» DATA SHOWN:

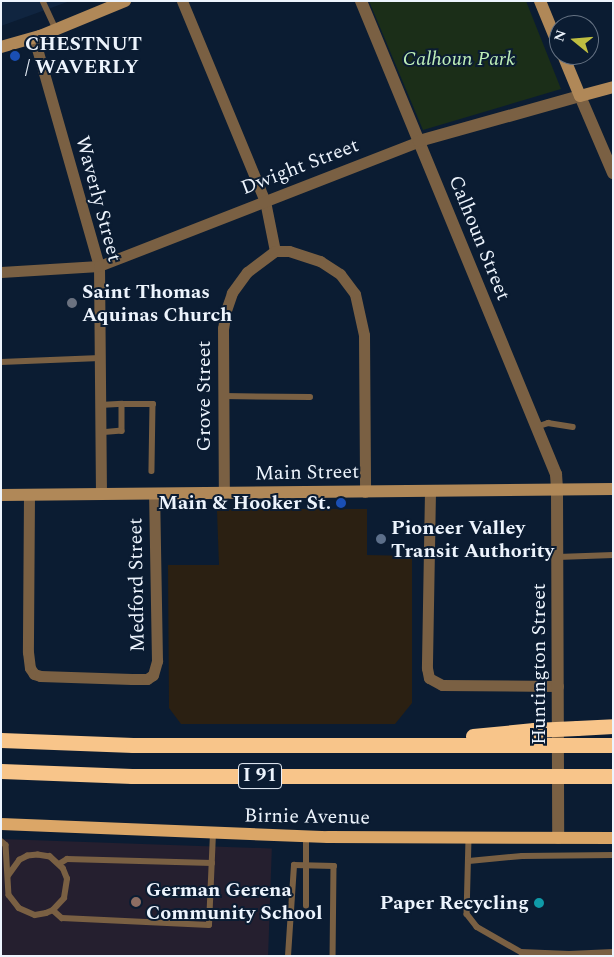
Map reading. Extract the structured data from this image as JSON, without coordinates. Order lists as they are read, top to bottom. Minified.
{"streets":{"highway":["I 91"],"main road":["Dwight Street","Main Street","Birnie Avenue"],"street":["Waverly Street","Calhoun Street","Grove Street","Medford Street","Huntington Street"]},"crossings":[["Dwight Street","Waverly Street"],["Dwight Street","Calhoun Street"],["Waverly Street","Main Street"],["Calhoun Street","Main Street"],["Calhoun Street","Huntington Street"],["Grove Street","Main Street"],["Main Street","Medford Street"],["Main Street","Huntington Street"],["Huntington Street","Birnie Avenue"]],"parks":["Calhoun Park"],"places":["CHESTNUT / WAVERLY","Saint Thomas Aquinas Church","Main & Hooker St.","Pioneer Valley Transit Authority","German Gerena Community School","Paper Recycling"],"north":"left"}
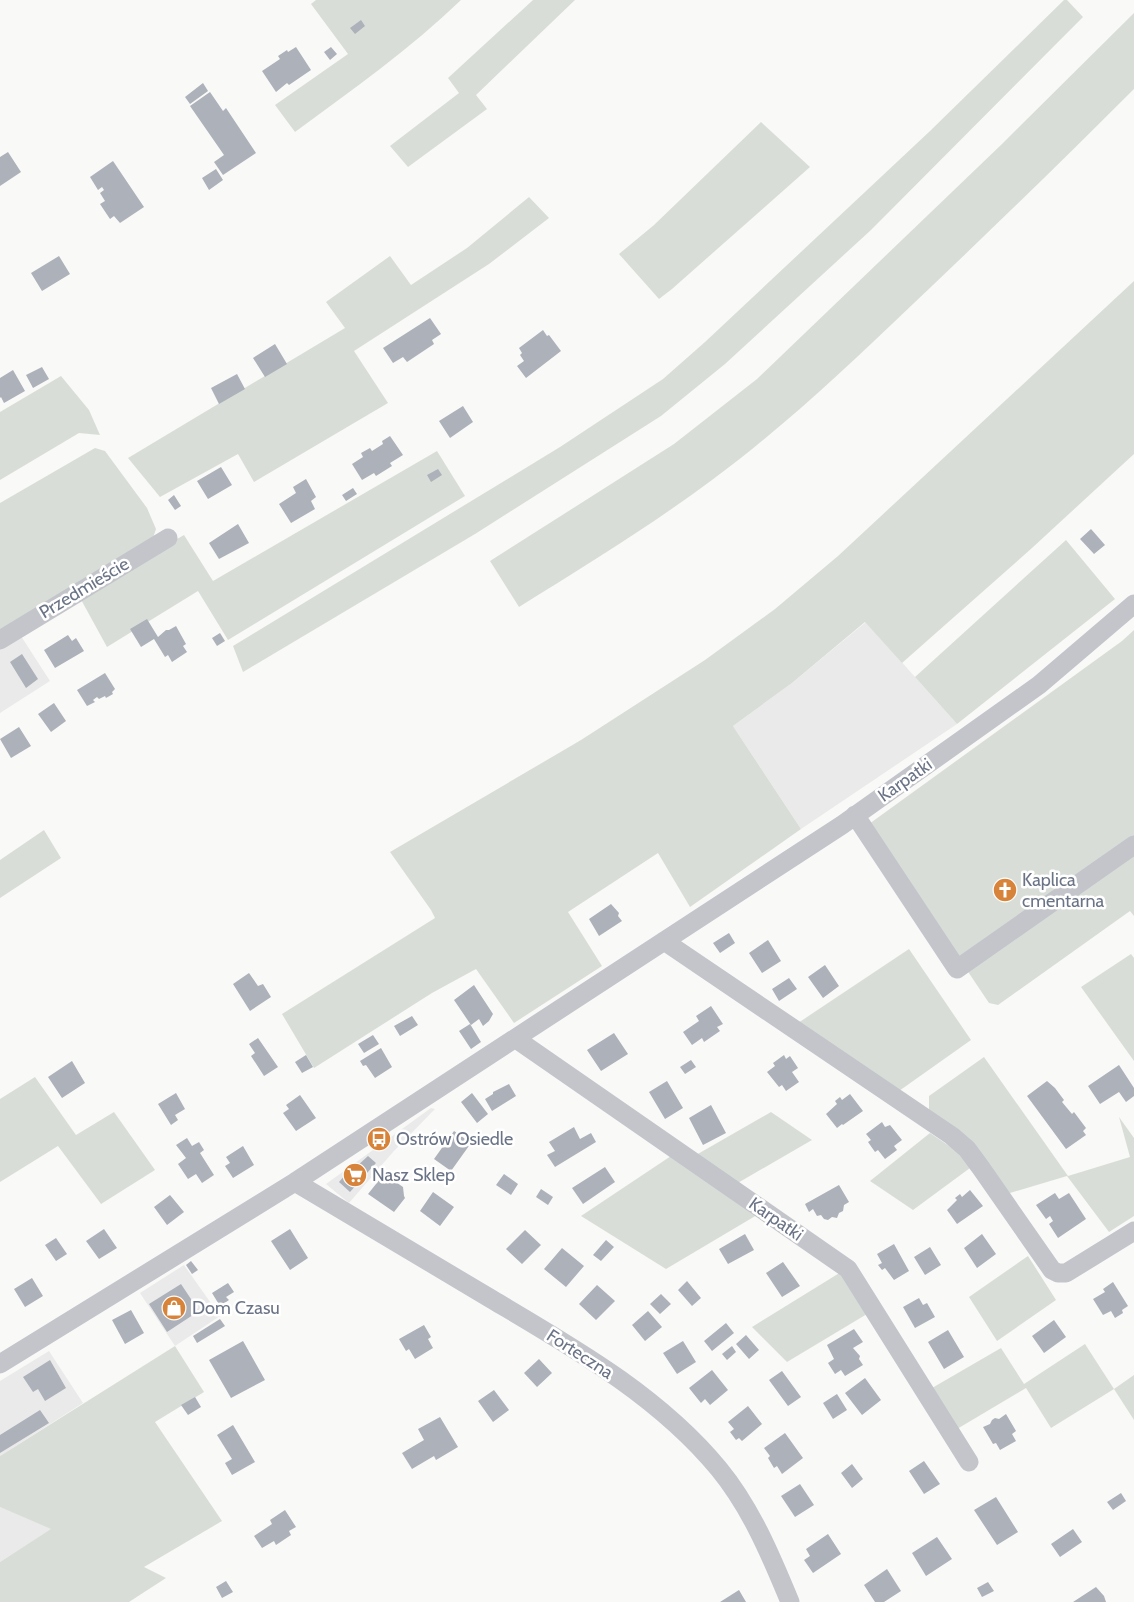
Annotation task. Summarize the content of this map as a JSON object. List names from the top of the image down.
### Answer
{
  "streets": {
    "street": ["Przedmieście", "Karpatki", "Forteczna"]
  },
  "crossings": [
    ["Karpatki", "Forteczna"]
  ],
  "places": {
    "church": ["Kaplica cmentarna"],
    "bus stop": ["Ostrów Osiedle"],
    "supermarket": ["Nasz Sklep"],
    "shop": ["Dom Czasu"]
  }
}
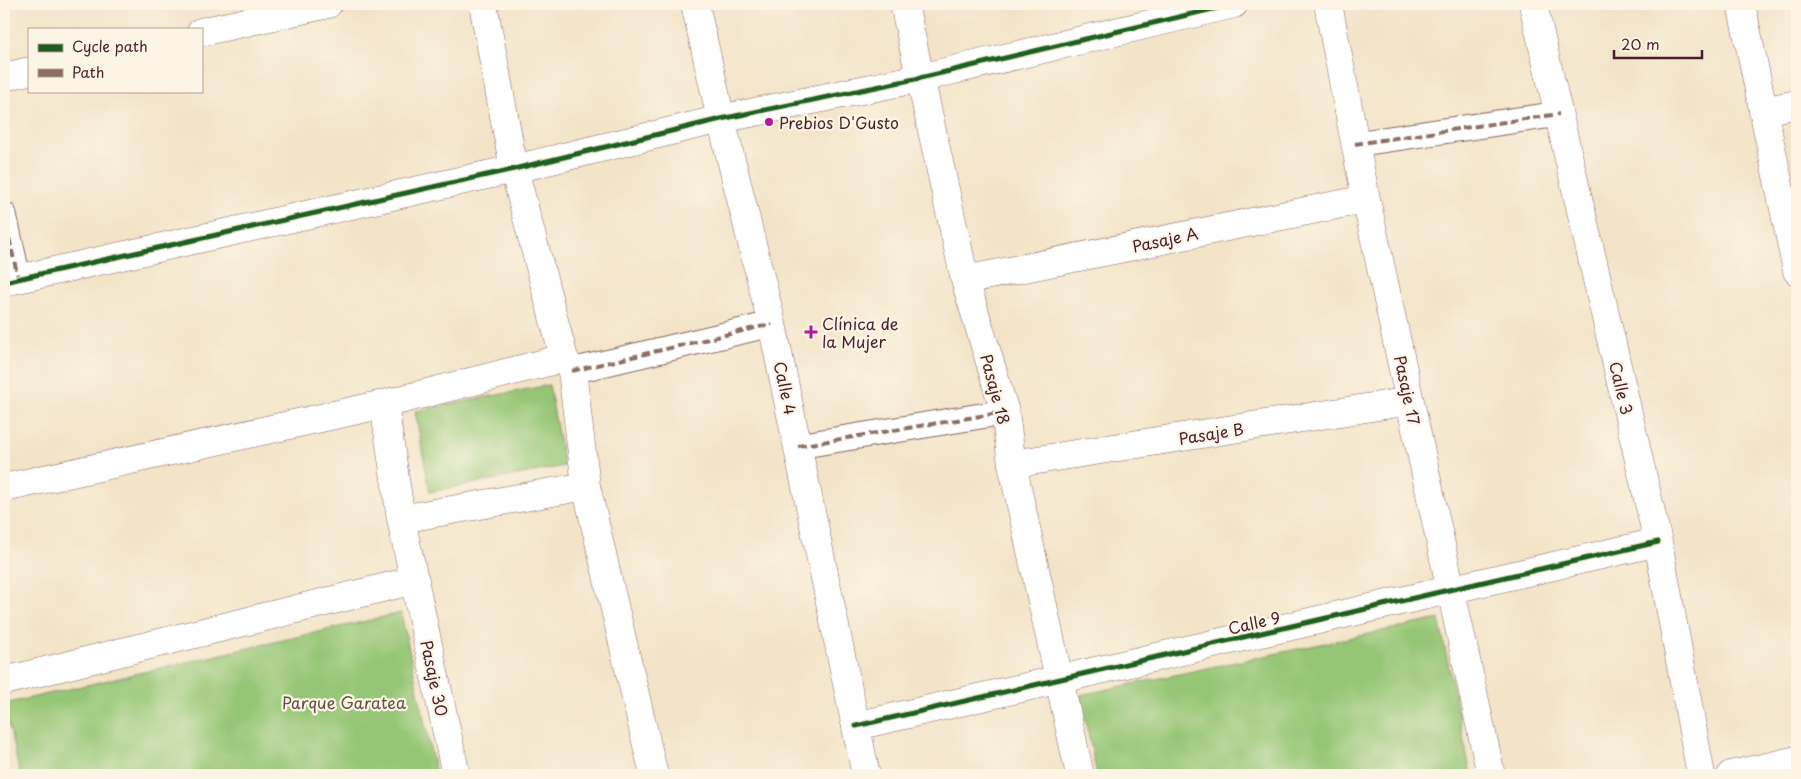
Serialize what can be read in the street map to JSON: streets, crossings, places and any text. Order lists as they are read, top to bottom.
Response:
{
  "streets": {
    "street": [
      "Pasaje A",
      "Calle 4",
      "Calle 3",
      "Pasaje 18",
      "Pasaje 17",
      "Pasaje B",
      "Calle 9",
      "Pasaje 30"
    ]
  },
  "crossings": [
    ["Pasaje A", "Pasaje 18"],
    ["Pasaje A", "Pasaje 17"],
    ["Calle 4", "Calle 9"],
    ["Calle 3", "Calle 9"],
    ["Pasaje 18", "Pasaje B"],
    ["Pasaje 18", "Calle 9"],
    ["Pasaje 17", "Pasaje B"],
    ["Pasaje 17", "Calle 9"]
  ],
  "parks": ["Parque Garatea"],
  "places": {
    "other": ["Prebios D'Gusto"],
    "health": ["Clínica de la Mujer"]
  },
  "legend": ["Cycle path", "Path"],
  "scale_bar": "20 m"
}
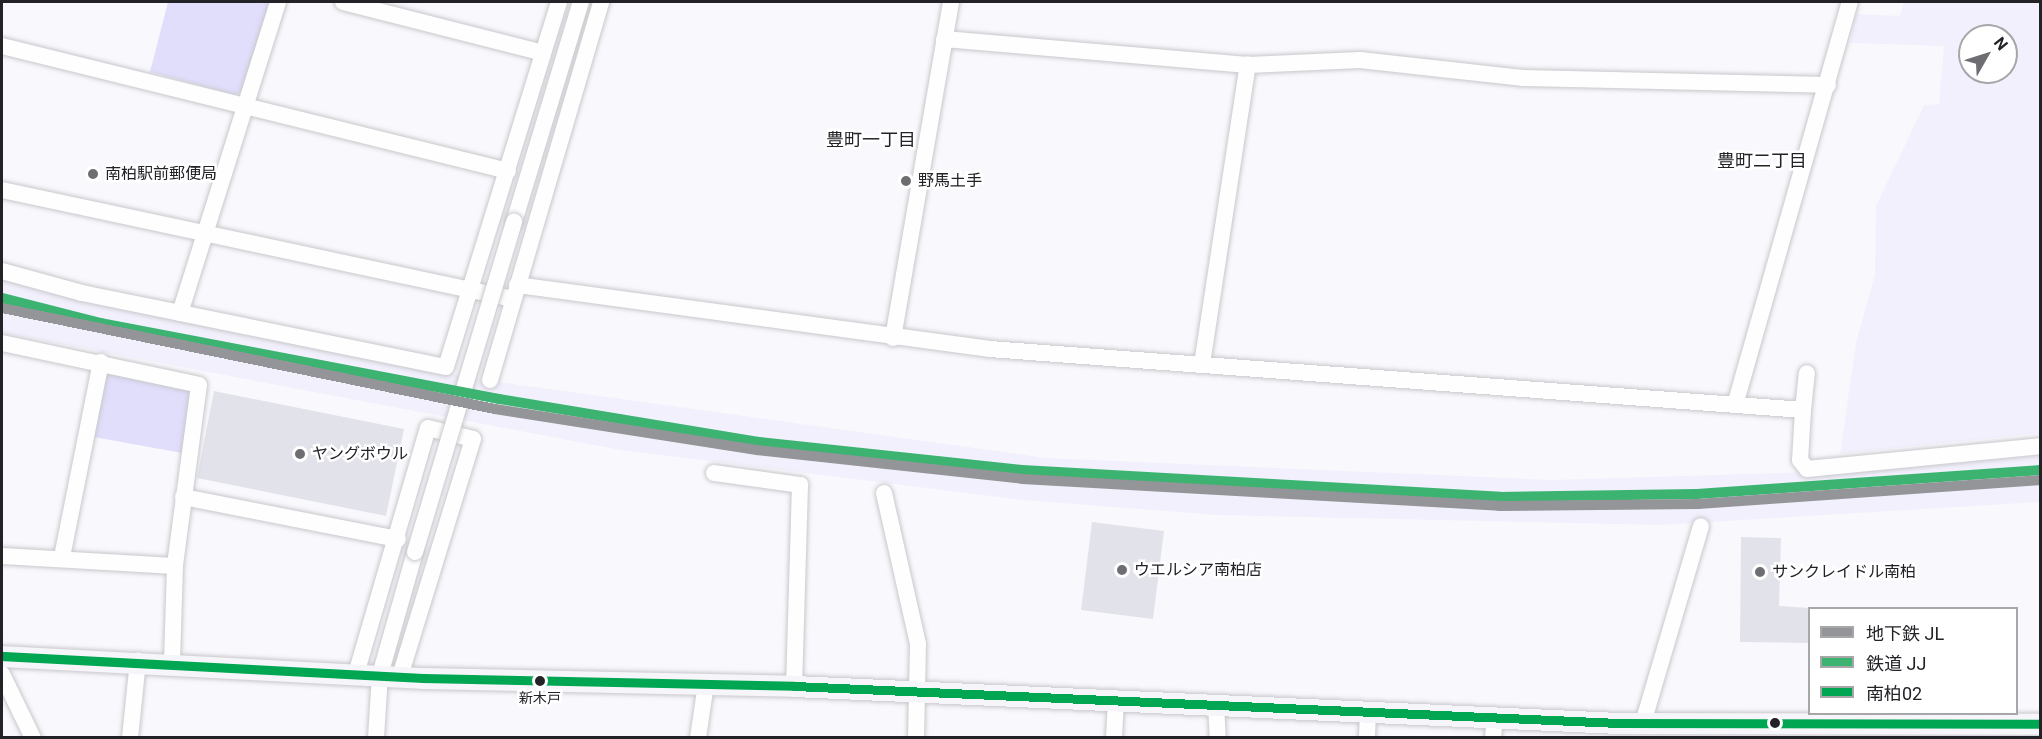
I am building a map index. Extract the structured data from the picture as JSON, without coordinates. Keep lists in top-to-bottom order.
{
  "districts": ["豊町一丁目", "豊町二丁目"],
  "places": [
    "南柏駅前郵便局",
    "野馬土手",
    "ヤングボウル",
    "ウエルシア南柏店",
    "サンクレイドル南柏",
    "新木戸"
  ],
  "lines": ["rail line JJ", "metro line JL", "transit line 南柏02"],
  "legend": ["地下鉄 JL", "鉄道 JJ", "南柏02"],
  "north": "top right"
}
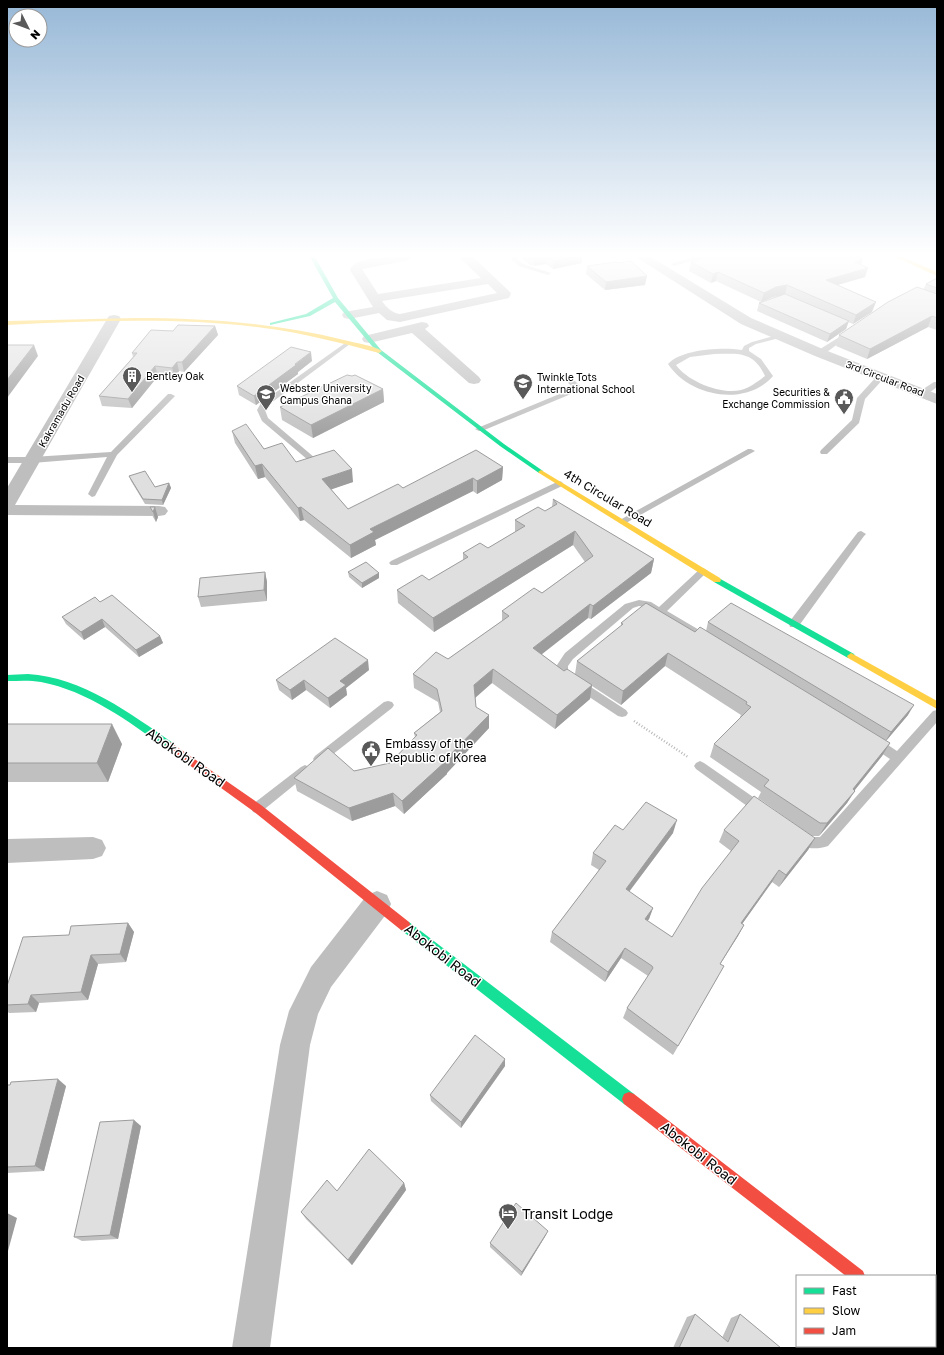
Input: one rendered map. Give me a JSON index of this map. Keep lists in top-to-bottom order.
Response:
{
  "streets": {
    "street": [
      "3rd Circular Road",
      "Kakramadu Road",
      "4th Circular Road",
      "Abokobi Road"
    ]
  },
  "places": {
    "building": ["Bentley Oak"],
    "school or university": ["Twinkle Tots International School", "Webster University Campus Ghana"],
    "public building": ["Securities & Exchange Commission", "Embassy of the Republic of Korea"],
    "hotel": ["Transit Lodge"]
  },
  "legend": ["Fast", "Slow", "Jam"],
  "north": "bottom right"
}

» AIM OF THE EXERCISE: I need exact copies of the lines from the one holding "Input: one rendered" through the end of the records above, and nothing beyond them.

» EXPECTED OUTPUT:
Input: one rendered map. Give me a JSON index of this map. Keep lists in top-to-bottom order.
Response:
{
  "streets": {
    "street": [
      "3rd Circular Road",
      "Kakramadu Road",
      "4th Circular Road",
      "Abokobi Road"
    ]
  },
  "places": {
    "building": ["Bentley Oak"],
    "school or university": ["Twinkle Tots International School", "Webster University Campus Ghana"],
    "public building": ["Securities & Exchange Commission", "Embassy of the Republic of Korea"],
    "hotel": ["Transit Lodge"]
  },
  "legend": ["Fast", "Slow", "Jam"],
  "north": "bottom right"
}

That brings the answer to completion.